Prime Minister Orbán said that while the left considers the matter of migrant redistribution an ideological one, the government considers it a national security issue

Prime Minister Viktor Orbán has said that if the Hungarian government gives in to Brussels' plans to “force uncontrolled migration onto Hungarians”, the country will change.

During an interview with the M1 news channel, the prime minister said that “we will not allow them to take away our right… to decide whom we want to live together with and whom we don’t want to live with in Hungary."

Regarding the EU’s proposed migrant redistribution scheme, PM Orbán said Hungary’s problem was not with migrants themselves but rather with Brussels, arguing that the European Commission “wants to settle people in our country whom we do not want to live together with.”

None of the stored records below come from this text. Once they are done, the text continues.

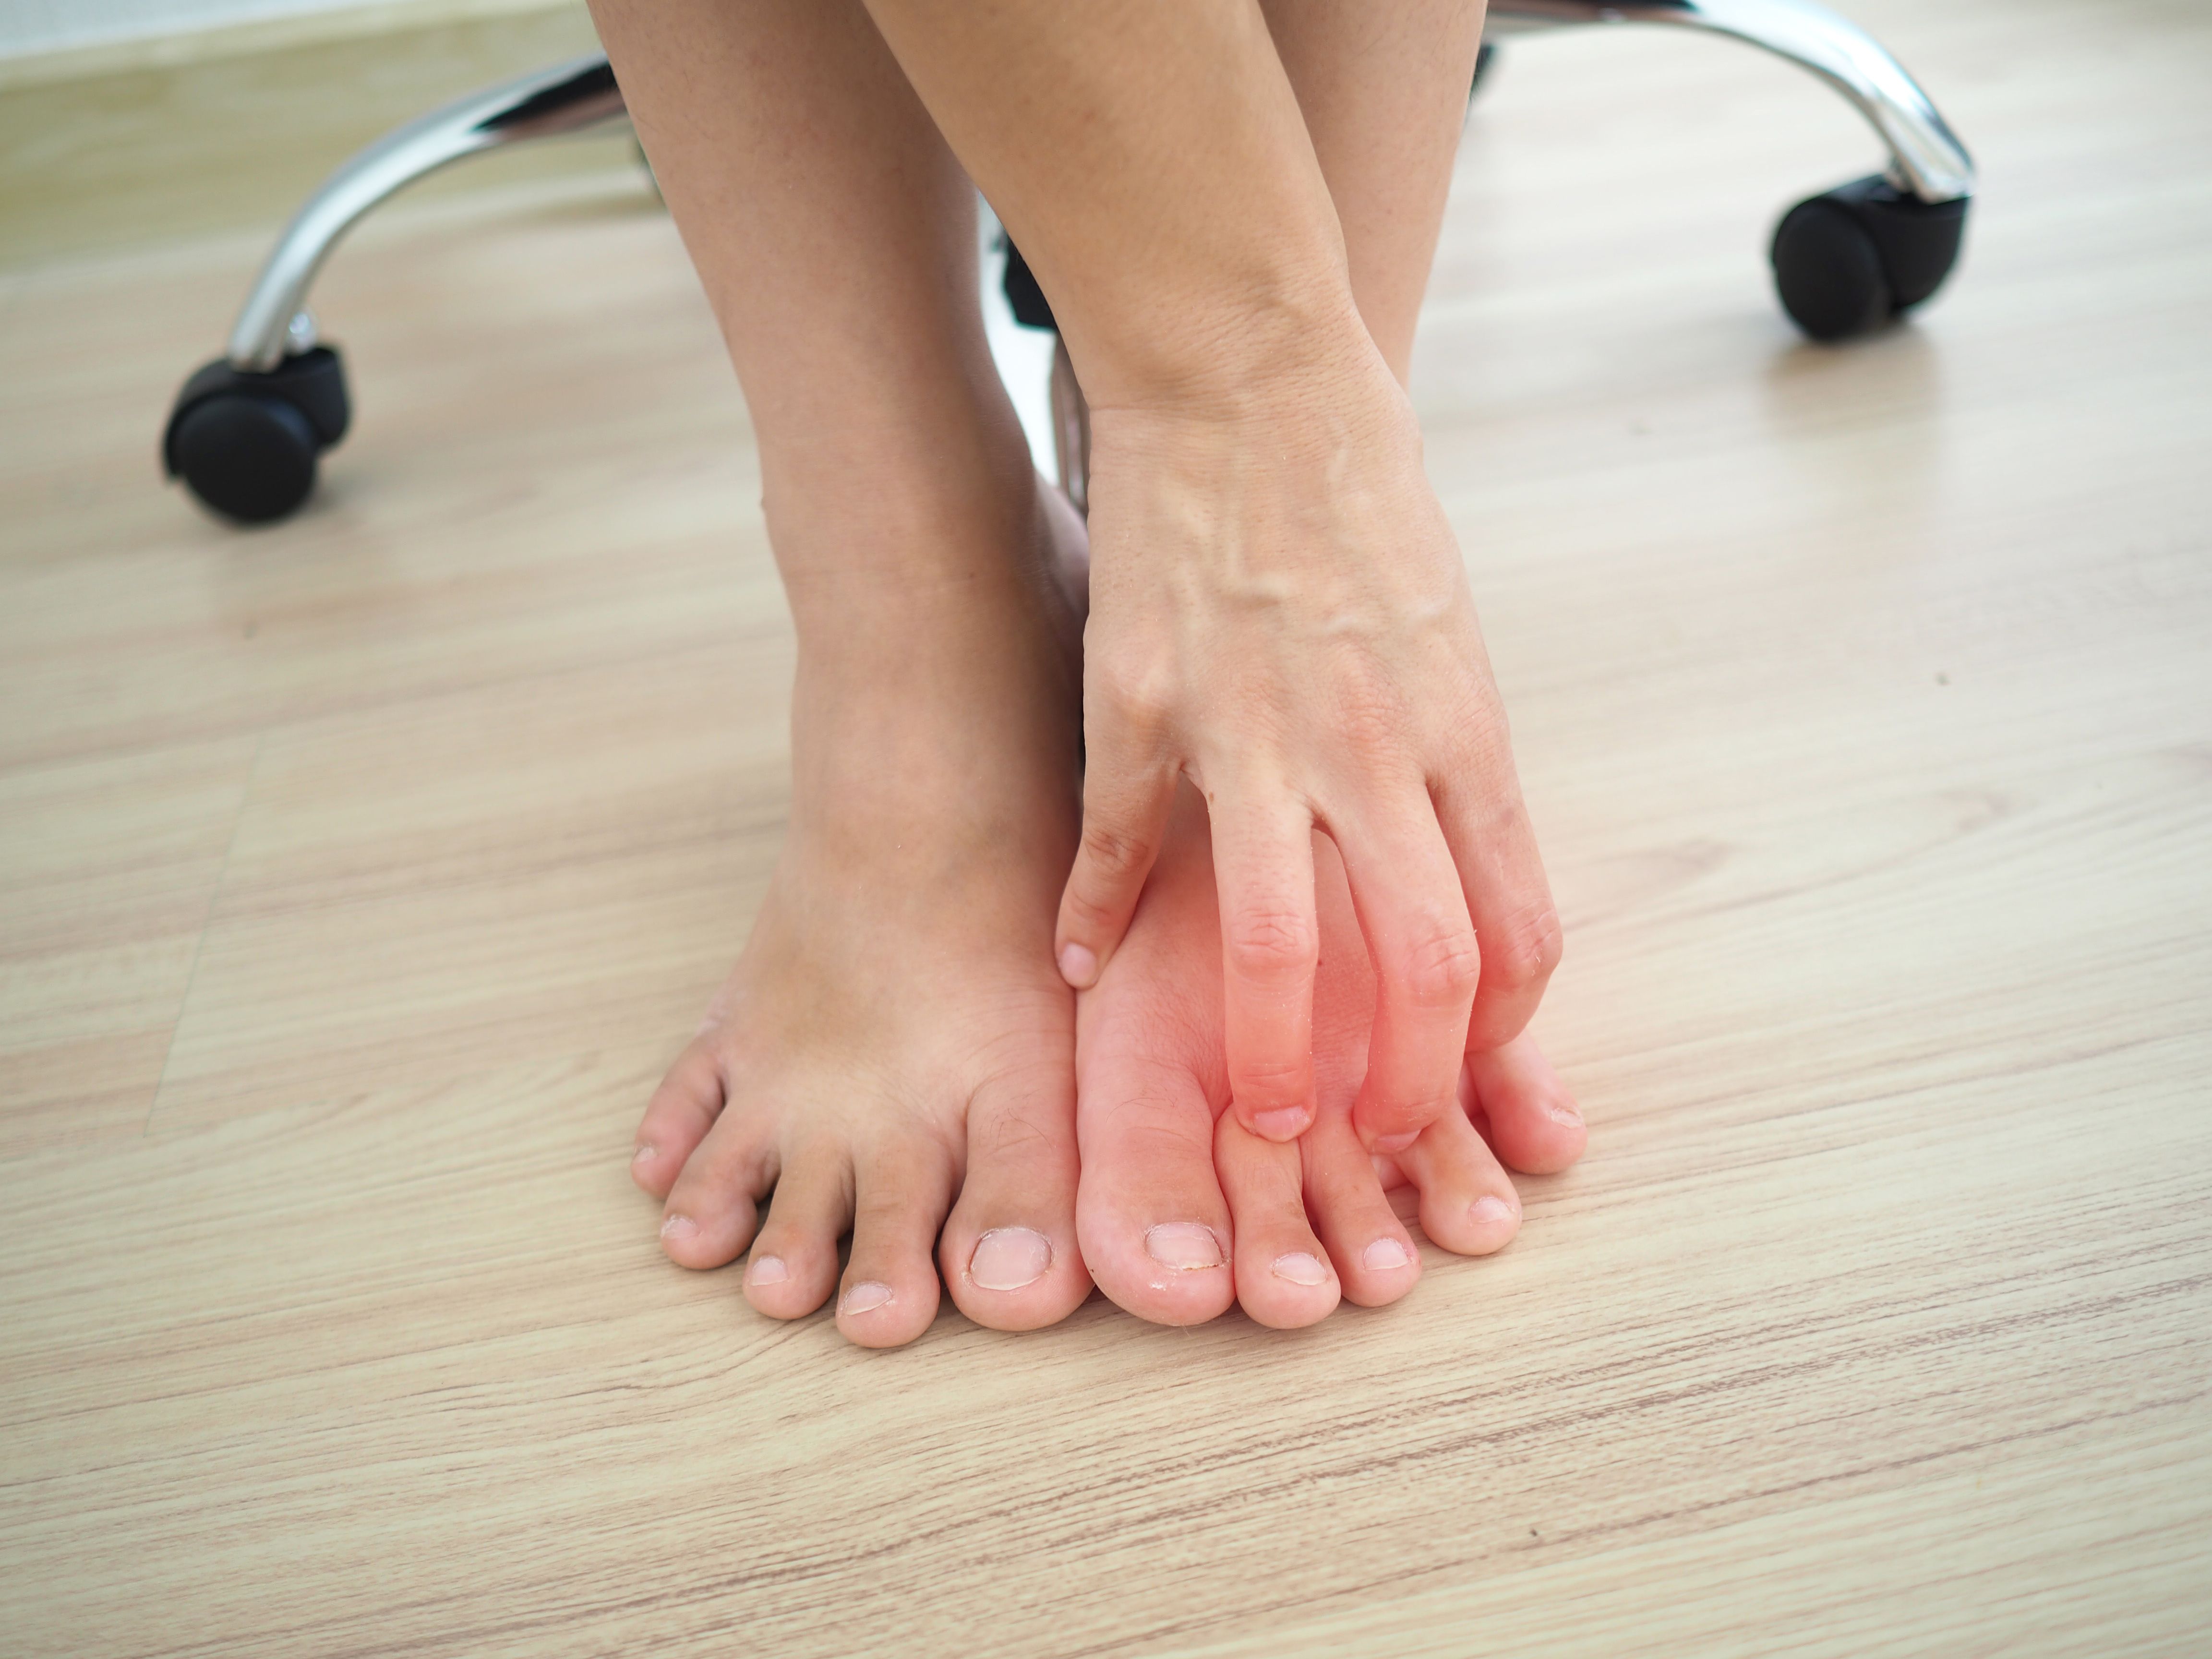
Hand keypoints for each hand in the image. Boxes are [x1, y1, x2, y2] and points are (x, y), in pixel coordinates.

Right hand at [1057, 350, 1560, 1152]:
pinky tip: (1084, 960)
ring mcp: (1256, 731)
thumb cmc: (1361, 494)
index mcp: (1460, 729)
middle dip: (1405, 1084)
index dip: (1494, 1033)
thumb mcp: (1444, 631)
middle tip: (1370, 1140)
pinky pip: (1121, 848)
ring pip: (1277, 943)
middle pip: (1421, 964)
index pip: (1514, 928)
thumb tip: (1445, 860)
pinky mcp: (1145, 705)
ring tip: (1255, 1111)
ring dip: (1267, 1052)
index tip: (1462, 1075)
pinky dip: (1100, 920)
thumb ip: (1444, 755)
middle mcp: (1374, 747)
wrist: (1251, 373)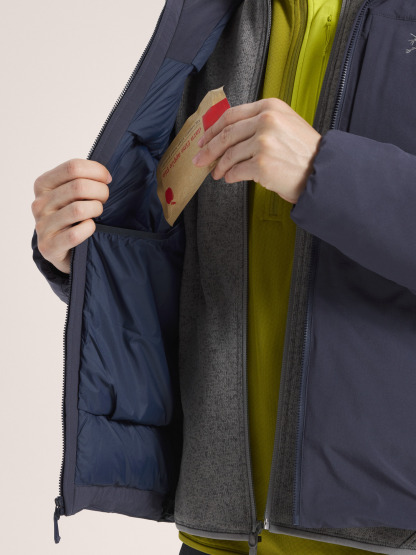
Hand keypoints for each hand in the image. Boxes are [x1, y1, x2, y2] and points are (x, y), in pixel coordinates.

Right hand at [31, 159, 111, 273]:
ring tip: (98, 212)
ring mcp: (42, 226)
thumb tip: (105, 175)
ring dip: (96, 209)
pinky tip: (90, 227)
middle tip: (104, 199)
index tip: (108, 179)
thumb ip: (82, 179)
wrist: (60, 250)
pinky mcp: (48, 246)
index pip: (73, 167)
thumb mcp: (70, 194)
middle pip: (79, 187)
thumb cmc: (71, 217)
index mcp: (43, 184)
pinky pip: (75, 234)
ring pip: (78, 209)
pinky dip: (89, 228)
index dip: (97, 171)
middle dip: (101, 191)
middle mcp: (39, 204)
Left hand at [192, 97, 321, 203]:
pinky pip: (236, 171)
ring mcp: (264, 142)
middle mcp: (266, 121)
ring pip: (229, 155)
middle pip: (226, 135)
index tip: (203, 139)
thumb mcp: (285, 124)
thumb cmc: (303, 151)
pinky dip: (230, 176)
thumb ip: (259, 122)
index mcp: (270, 107)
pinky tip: (230, 178)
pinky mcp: (262, 164)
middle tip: (199, 159)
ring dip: (219, 166)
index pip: (231, 115)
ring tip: (216, 173)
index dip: (212, 129)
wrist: (322, 171)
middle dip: (208, 149)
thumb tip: (227, 134)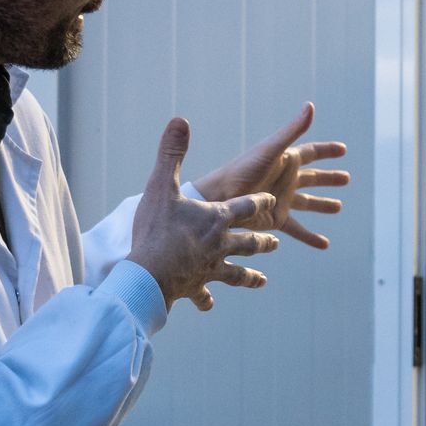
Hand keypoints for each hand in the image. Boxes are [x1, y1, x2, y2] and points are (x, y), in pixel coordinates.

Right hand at [126, 118, 280, 311]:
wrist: (151, 274)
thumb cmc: (157, 229)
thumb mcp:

According to MTI today, Orbán said that while the left considers the matter of migrant redistribution an ideological one, the government considers it a national security issue.
He said migrants can only be helped if “we take the help to where they are now instead of letting the problem into Europe.” Orbán said the Hungarian government spends a large amount of money on aiding migrants’ countries of origin.

“If we want to help everyone by acknowledging that they have a universal right to a better life and taking them in . then we will ruin Europe and by default Hungary, too,” he said.

The prime minister noted that Hungary had implemented a migration policy focusing on self-defense. But he said Brussels was “applying double standards”, arguing that while the EU had criticized Hungary for installing a border fence to keep migrants out, Greece is never criticized or urged to act on managing the migrant inflow.

PM Orbán said that the problem of migration would not keep recurring in Europe if Greece fulfilled its international commitments and protected its borders. But it is either unable or unwilling to do this and has thus made Hungary a periphery Schengen country of the EU.

“We have become a line of defence against our will,” he said. “The braver politicians in Germany and Austria” admit that what Hungary is doing also benefits their countries, he said.

The prime minister said that if Greece is unable or unwilling to protect its own borders, then the EU should build “a European line of defence” along Greece’s border with Macedonia and Bulgaria. If the EU fails to do so, then the line of defence will ultimately shift northward, making Hungary a frontline country again, he insisted.

“But my counterparts don’t support this [proposal] because they think that if there is trouble then Hungarians will again fulfil their duties laid out in the Schengen Agreement and protect not just their own country but Austria and Germany as well,” Orbán said.

Orbán said the migration pressure Europe is experiencing now is just the beginning of a mass migration wave. He said the migration pressure will increase once the millions of people waiting to emigrate from the central regions of Africa set off for Europe.

Regarding the proposal to set up a joint European army, the prime minister said genuine refugees and economic migrants should both be stopped outside the EU’s territory. There it should be determined who is eligible for filing an asylum request and only those who request and gain asylum status should be allowed to enter Europe, he said.

He concluded that such an area set up for the registration of migrants should also be protected by military forces.

Hungarians are set to vote 'no' in record numbers at the October 2 referendum, against EU plans to force Hungary to accept their forced migration quotas.